__Try it__
The expected result is every line of the records, printed exactly.

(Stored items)
- Opening Delimiter -
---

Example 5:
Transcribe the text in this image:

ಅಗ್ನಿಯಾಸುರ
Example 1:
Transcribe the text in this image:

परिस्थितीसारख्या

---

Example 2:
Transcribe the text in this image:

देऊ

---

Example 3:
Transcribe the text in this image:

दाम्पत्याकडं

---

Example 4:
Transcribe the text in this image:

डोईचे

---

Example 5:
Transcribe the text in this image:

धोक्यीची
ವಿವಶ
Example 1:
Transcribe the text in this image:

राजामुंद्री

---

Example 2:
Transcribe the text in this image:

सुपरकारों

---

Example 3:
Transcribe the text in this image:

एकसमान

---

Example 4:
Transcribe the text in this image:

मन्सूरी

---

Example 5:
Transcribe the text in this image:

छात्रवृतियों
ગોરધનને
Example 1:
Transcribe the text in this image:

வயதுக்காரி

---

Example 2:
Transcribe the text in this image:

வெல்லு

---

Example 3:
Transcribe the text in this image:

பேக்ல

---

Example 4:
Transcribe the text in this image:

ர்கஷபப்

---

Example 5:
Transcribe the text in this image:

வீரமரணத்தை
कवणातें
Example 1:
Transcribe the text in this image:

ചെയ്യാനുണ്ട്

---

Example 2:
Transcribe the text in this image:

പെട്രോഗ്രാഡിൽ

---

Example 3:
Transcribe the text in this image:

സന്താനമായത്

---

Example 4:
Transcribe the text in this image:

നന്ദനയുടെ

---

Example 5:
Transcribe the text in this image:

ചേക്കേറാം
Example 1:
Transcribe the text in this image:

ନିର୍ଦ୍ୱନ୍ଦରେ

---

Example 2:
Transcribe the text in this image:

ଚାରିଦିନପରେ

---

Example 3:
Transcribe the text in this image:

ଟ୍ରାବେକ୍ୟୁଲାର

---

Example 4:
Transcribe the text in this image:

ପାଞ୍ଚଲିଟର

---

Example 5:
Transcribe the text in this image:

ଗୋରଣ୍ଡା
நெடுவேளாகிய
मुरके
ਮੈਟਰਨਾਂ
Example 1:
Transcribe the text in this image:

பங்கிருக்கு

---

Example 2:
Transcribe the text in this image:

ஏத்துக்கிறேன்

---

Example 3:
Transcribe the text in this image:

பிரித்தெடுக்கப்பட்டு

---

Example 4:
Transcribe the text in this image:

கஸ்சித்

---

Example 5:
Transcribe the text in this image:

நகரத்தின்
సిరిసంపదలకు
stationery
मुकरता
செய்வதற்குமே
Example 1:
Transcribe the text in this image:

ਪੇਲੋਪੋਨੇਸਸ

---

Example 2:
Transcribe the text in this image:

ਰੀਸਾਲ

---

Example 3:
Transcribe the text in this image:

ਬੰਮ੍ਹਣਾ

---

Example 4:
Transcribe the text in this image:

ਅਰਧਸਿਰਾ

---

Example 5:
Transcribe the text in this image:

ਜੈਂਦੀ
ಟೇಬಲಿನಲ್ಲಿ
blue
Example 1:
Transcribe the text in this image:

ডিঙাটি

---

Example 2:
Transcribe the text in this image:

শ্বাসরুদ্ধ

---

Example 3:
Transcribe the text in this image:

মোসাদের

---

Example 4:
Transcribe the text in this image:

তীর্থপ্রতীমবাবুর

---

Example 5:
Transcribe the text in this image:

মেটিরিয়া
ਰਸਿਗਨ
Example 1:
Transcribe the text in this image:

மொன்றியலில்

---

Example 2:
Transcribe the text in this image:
- Closing Delimiter -
__Exercise response__
---

Example 5:
Transcribe the text in this image:

ಅಗ್ನಿಯಾಸುರ
Example 1:
Transcribe the text in this image:

परिस्थितीसारख्या

---

Example 2:
Transcribe the text in this image:

देऊ

---

Example 3:
Transcribe the text in this image:

दाम्पत्याकडं

---

Example 4:
Transcribe the text in this image:

डोईचे

---

Example 5:
Transcribe the text in this image:

धोक्यीची
ವಿವಶ
Example 1:
Transcribe the text in this image:

राजामुंद्री

---

Example 2:
Transcribe the text in this image:

सुपरकारों

---

Example 3:
Transcribe the text in this image:

एकसमान

---

Example 4:
Transcribe the text in this image:

मन्सूरी

---

Example 5:
Transcribe the text in this image:

छात्रवृतियों
ગોરધનને
Example 1:
Transcribe the text in this image:

வயதுக்காரி

---

Example 2:
Transcribe the text in this image:

வெல்லு

---

Example 3:
Transcribe the text in this image:

பேக்ல

---

Example 4:
Transcribe the text in this image:

ர்கஷபப்

---

Example 5:
Transcribe the text in this image:

வீரமரணத்தை
कवणातें
Example 1:
Transcribe the text in this image:

ചെയ്യാനുണ്ട്

---

Example 2:
Transcribe the text in this image:

പെട്രോഗ്രാഡിൽ

---

Example 3:
Transcribe the text in this image:

സന്താനമായത്

---

Example 4:
Transcribe the text in this image:

നന്ദനയുടെ

---

Example 5:
Transcribe the text in this image:

ചേക്കേറാം
Example 1:
Transcribe the text in this image:

ନିର୍ଦ୍ୱନ୍ଦରେ

---

Example 2:
Transcribe the text in this image:

ଚାରିଦିନପରେ

---

Example 3:
Transcribe the text in this image:

ଟ୍ରାବେକ୍ୟୁଲାର

---

Example 4:
Transcribe the text in this image:

ପାଞ୍ଚଲିଟର

---

Example 5:
Transcribe the text in this image:

ଗୋରଣ୍ଡା
நெடுவேளாகிய
मुरके
ਮੈਟਰਨਾਂ
Example 1:
Transcribe the text in this image:

பங்கிருக்கு

---

Example 2:
Transcribe the text in this image:

ஏத்துக்கிறேன்

---

Example 3:
Transcribe the text in this image:

பிரித்தெடுக்கப்பட்டு

---

Example 4:
Transcribe the text in this image:

கஸ்சித்

---

Example 5:
Transcribe the text in this image:

நகரத்தின்
సిరిసంపదలకు
stationery
मुकरता
செய்வதற்குமே
Example 1:
Transcribe the text in this image:

ਪੇਲੋਪੋਨੇਸਸ

---

Example 2:
Transcribe the text in this image:

ਰੀਸਾਲ

---

Example 3:
Transcribe the text in this image:

ਬੰਮ੍ਹਣਾ

---

Example 4:
Transcribe the text in this image:

ਅਰਧਸਿਰਾ

---

Example 5:
Transcribe the text in this image:

ਜੈਂਦੀ
ಟೇಬಲಿನಲ್ಲಿ
blue
Example 1:
Transcribe the text in this image:

ডিঙাটি

---

Example 2:
Transcribe the text in this image:

শ্বাসরুদ্ধ

---

Example 3:
Transcribe the text in this image:

মোসাদের

---

Example 4:
Transcribe the text in this image:

তীর্থপ্রতীমবাবুর

---

Example 5:
Transcribe the text in this image:

মেটিরিয়া
ਰਸਿਗਨ
Example 1:
Transcribe the text in this image:

மொன்றியலில்

---

Example 2:
Transcribe the text in this image:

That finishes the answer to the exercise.